Qt 5.9's OpenVG Renderer For Hardware Lacking OpenGL

Written by Michael Larabel in Qt on 31 March 2017 at 08:42 AM EDT. 1 Comment
QT
One of the many new features for the upcoming Qt 5.9 is an OpenVG renderer for hardware acceleration on some embedded platforms that lack OpenGL capabilities.

OpenVG for the uninitiated is a 2D vector graphics API backed by The Khronos Group. It hasn't been updated in almost one decade with OpenGL ES largely taking over on the mobile/embedded front, but there still is some embedded hardware out there with still having OpenVG v1.1 drivers. There used to be an OpenVG state tracker in Mesa's Gallium3D, but that's long been dead.
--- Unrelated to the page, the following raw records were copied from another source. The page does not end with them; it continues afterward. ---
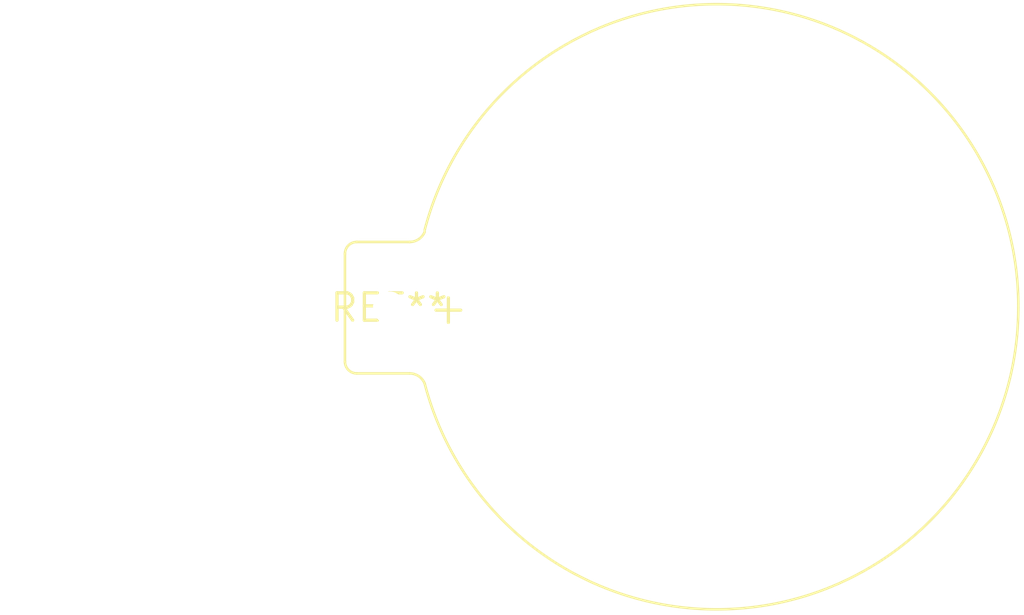
<source format=kicad_pcb>
(kicad_pcb (version 20240108) (generator pcbnew)

  (general
    (thickness 1.6)
  )

  (paper "A4")
  (layers
    (0 "F.Cu" signal)
    (31 "B.Cu" signal)
    (32 "B.Adhes" user "B.Adhesive")
    (33 "F.Adhes" user "F.Adhesive")
    (34 "B.Paste" user)
    (35 "F.Paste" user)
    (36 "B.SilkS" user "B.Silkscreen")
    (37 "F.SilkS" user "F.Silkscreen")
    (38 "B.Mask" user)
    (39 "F.Mask" user)
    (40 "Dwgs.User" user "User.Drawings")
    (41 "Cmts.User" user "User.Comments")
    (42 "Eco1.User" user "User.Eco1")
    (43 "Eco2.User" user "User.Eco2")
    (44 "Edge.Cuts" user)
    (45 "Margin" user)
    (46 "B.CrtYd" user "B.Courtyard")
    (47 "F.CrtYd" user "F.Courtyard")
    (48 "B.Fab" user)
    (49 "F.Fab" user)
    (50 "User.1" user)
    (51 "User.2" user)
    (52 "User.3" user)
    (53 "User.4" user)
    (54 "User.5" user)
    (55 "User.6" user)
    (56 "User.7" user)
    (57 "User.8" user)
    (58 "User.9" user)
  )

  (setup
    (pad_to_mask_clearance 0)
    (pcbplotparams
      (layerselection 0x00010fc_ffffffff)
      (plot_on_all_layers_selection 0x0000000_00000000)
      (disableapertmacros false)
      (usegerberextensions false)
      (usegerberattributes false)
      (usegerberadvancedattributes false)
      (creategerberjobfile false)
      (dashed_line_dash_ratio 12.000000)
      (dashed_line_gap_ratio 3.000000)
      (svgprecision 4)
      (plotframeref false)
      (viasonmask false)
      (mode 1)
      (useauxorigin false)
      (hpglpennumber 1)
      (hpglpenspeed 20)
      (hpglpendiameter 15.000000)
      (dxfpolygonmode false)
      (dxfimperialunits false)
      (dxfusepcbnewfont false)
      (psnegative false)
      (psa4output false)
      (plotreference false)
      (plotvalue false)
      (plotinvisibletext false)
      (sketchpadsonfab false)
      (subtractmaskfromsilk false)
      (outputformat 1)
      (mirror false)
      (drillshape 1)
      (scaleselection 1)
      (outputdirectory "")
    )
  )

  (net 0 "")

  (footprint "BatteryHolder_Keystone_107_1x23mm" (layer "F.Cu") (at 0 0))

)

</source>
The Qt Company has added OpenVG acceleration now for helping out embedded devices lacking OpenGL 2.0 support but managing to have EGL+OpenVG capabilities compared to the status quo of having only software acceleration on those platforms. Qt still insists that OpenVG has relevancy today, "A few examples of system-on-chips with this configuration are the NXP iMX6 SoloLite, and Vybrid VF5xxR chips which both use the GC355 Vector GPUs enabling OpenVG. The OpenVG working group may no longer be actively working on the standard itself, but SoC vendors are still releasing on hardware that supports OpenVG."

More details on the OpenVG support coming to Qt 5.9 can be found via today's Qt.io blog post. Other Qt 5.9 tool-kit features are covered in this earlier article.